L’eau reste une sorte de fil conducteur à travers toute la pièce. Aussi bien comme un élément menaçant qui peut tuer, comme le montrent les scènes avec les réfugiés sur leurs embarcations, que comme source de la vie, comme un élément purifiant. Que Mariangela devait porter une bassine verte en plastique sur la tête et faire la lessive à genoux dans le bassin en question signifie que même de nos jours ce sont toujours les femmes dans de nombreuses sociétés à qui incombent les tâches ingrates. Amour, rivalité et solitude complètent cette représentation pleine de métaphores. Toutes ces émotions humaines sont englobées dans un contexte plus large qui se ferme à la fin.

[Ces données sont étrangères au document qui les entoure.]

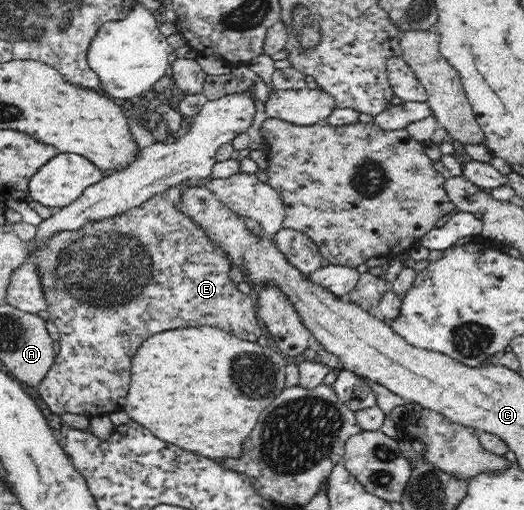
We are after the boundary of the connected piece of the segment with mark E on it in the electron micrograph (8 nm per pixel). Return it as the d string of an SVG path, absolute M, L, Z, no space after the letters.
M181 182L181 184L170 187L168 190L165 190L165 192L155 195L153 198L147 200L147 202L143 202L141 206L132 208L125 212L125 214L119 214L119 216L113 216L113 218L107 218L107 220L101 220L101 222L91 222L91 224L87 224L85 228L81 228L81 230L67 230L67 232L55 234L55 236L51 236L51 238L37 250L37 255L27 257L28 261L38 266L38 270L40 270L47 303L46 311L49 313L50 321L59 329L60 334L58 339L60 344L59 351L56 352L55 360L49 372L46 372L45 378L42 378L39 386L37 386L37 393L39 393L43 402L47 404L53 414L57 414L57 416L60 417L63 416L63 414L80 414L81 416L86 416L91 419L94 416L105 416L106 414L109 415L111 412L121 412L121 410L124 410L124 406L127 402L127 392L129 392L129 384L131 384L131 374L129 374L131 360L133 360L135 352L139 350L139 346L141 346L149 336L153 336L153 334L157 334L157 332L209 326L231 333L249 342L255 342L255 340L263 334L263 330L261 330L261 326L258 324L256 300L254 296L245 296L239 293L236 285L231 282L228 276L231 270L231 263L229 263L227 257L220 252L220 248L214 248L204 235L204 232L198 228L190 218L187 218L176 209L180 192L191 183L199 182Z

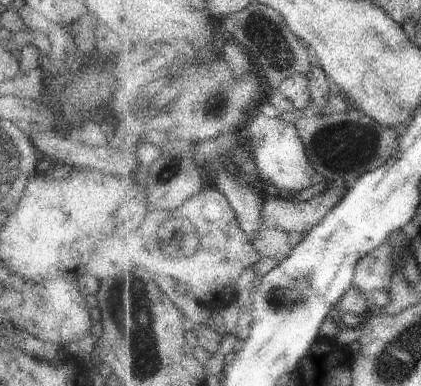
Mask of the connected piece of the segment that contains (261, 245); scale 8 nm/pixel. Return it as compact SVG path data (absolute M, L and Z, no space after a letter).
M266 227L252 238L258 252L264 258L274 258L278 262L284 262L288 260L288 256L292 256L296 240L297 237L293 233Z

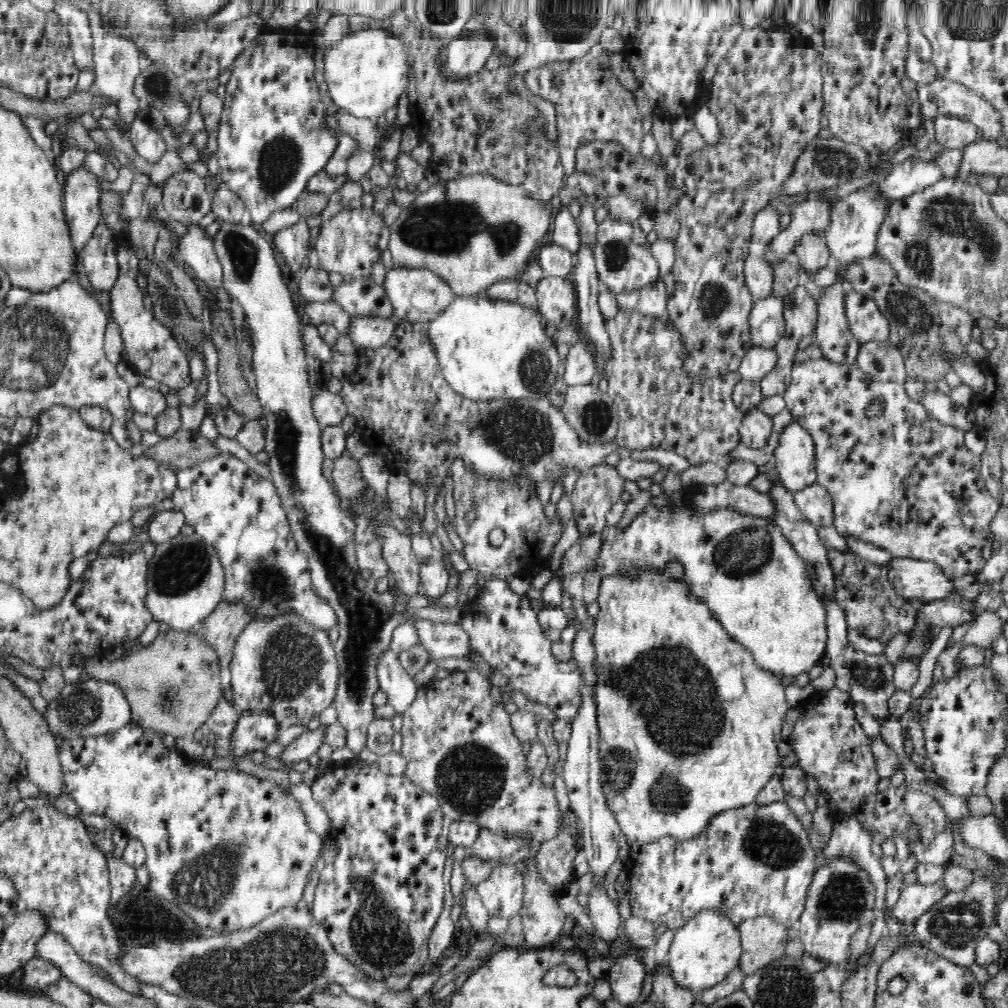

A l’aide de longs bâtons en bois, Tedde transforme avec Puigdefabregas les voiles en bandes: Ils les bougent de telle sorte qu’elles ressemblent aux dragons porte-bonheur chinois qui peuplent les rues asiatiques à l’occasion des fêtes du nouvel an.

Quand le chant asiatique bascule pour devenir chorale chrétienne, l’idée du mythe religieux asiatique se mue en sujet principal du christianisme, la résurrection. Les bandes blanches ne sont plus ni voiles, ni dragons, mais ce sont des linceuls qui, ayant perdu leur fonction initiale s’envolent dans les airs. La danse de joie que Siani effectue juste en dessous souligne ce message.

Une fin conciliatrice d’une performance de danse contemporaine qu’on ne pouvait rêver mieux.